先に帰って行った周囲の人、先輩、後輩まで。
イジメ、ある意味そういう報復とも思えそう。
でも敵もその辺はうまくて、私の能力が至らないと言わんばかりのさり気なさ。
しかも異動して来てそれほど経ってない私。
能力的にそんなものだろうとも思われ、いろんな人が親切にも手伝おうかと言ってくれた。
ただ、私にだって意地がある、一人でやっつけてやろうじゃないか、そう思った最初の頃。
断って『ありがとう。
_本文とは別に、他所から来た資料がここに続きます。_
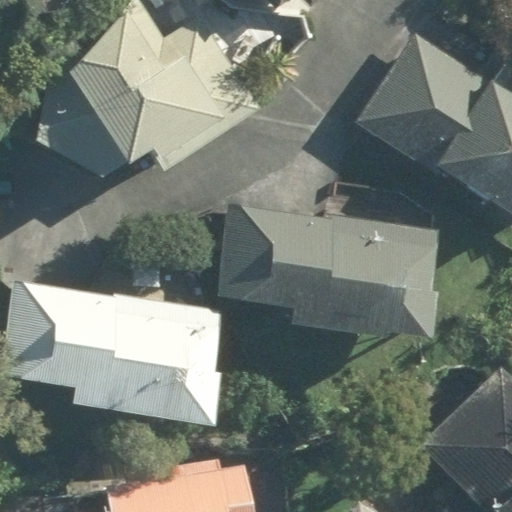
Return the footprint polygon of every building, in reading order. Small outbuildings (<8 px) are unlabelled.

』とだけ言っていたら、もはやそんな気遣いも無用だと思われて。
今ではさっさとみんなが帰るようになった。
定時の頃からソワソワと、仕事の区切りをつけて。
今日なんて手伝ってくれる人はいないのは当たり前。
金曜日なんて一秒だって早く会社からは帰りたいし。
そして、そのうち誰もいなくなる。
そう、押し付けてきた当人さえ。
まぁ、一緒に残られても困る、さっさと帰れ!
ついでに電車のドアにでも無様にはさまれてしまえ。
前歯の一本でも折ってくれたらスッキリするのに。
腫れた唇から息が抜ける間抜けな声を想像して笑いが出た。
「楽しそうですが、仕事は終わりそうですか?」
声がした方をふり向いた。
ギクリとしたのはビクッとしたに見えただろうか。
なんでいる?
予定では、あくまでも私の予定では、今頃安酒に酔って、前歯へし折りの一時間前ですが・・・・。
近寄って書類を見られた。
「まだ途中です。ご心配なさらずに、きちんと仕上げて提出して帰りますので。安心して先にお帰りください。」
さっさと帰れ!と、そんな気持ちで見上げて答えた。
今は先輩であっても憎むべき敵と言えるくらいだ。
「・・・そう、じゃあよろしく。」
そう言って向きを変えて出ていった。
とっくに帰ったと思ってたのに。
へらへらフラフラしてる時間があるなら、自分でこのくらいの仕事しろ!
そうだ、明らかにアイツ、もうアイツ呼ばわりでもいい、この書類はアイツの仕事でもいいのだ。
大体の約束は『俺の雑用を引き受けろ。』だった。
約束というか命令、指示・・・・やっぱり嫌がらせだ。
なんでそんな理不尽に耐えているかというと・・・・。
残念ながら自分に原因がある、十分ある。
そもそも雑用でも何でも引き受けると先に言ってしまったのは私の口だったのだから・・・・・・。
ああ・・・・なんでこんなことに・・・・・。
子供は誰でも正直に生きている。
生まれた時から『おっぱい』『おむつ』『遊べ』とこの3つの使い分けで大人を従わせて育つんだから。嘘をつく理由がない。
猿くらいの知能がつくと、ある程度の序列を作ることを覚える。
親だっていつまでも大人しく言うことを聞いてはくれないから、じゃあ他に言うことを聞く下僕を作るしかない。
そして、私にはちょうどいい具合の下僕が近くにいて、まさに需要と供給ピッタリ、デコとボコがハマったのだ。一人っ子なのに、うってつけの人物がそこにいたんだから。
その下僕が歳上だと知ったのは、すっかり従え慣れてからで、だからと言って出来上がった二人の関係にはなんの影響もなかった。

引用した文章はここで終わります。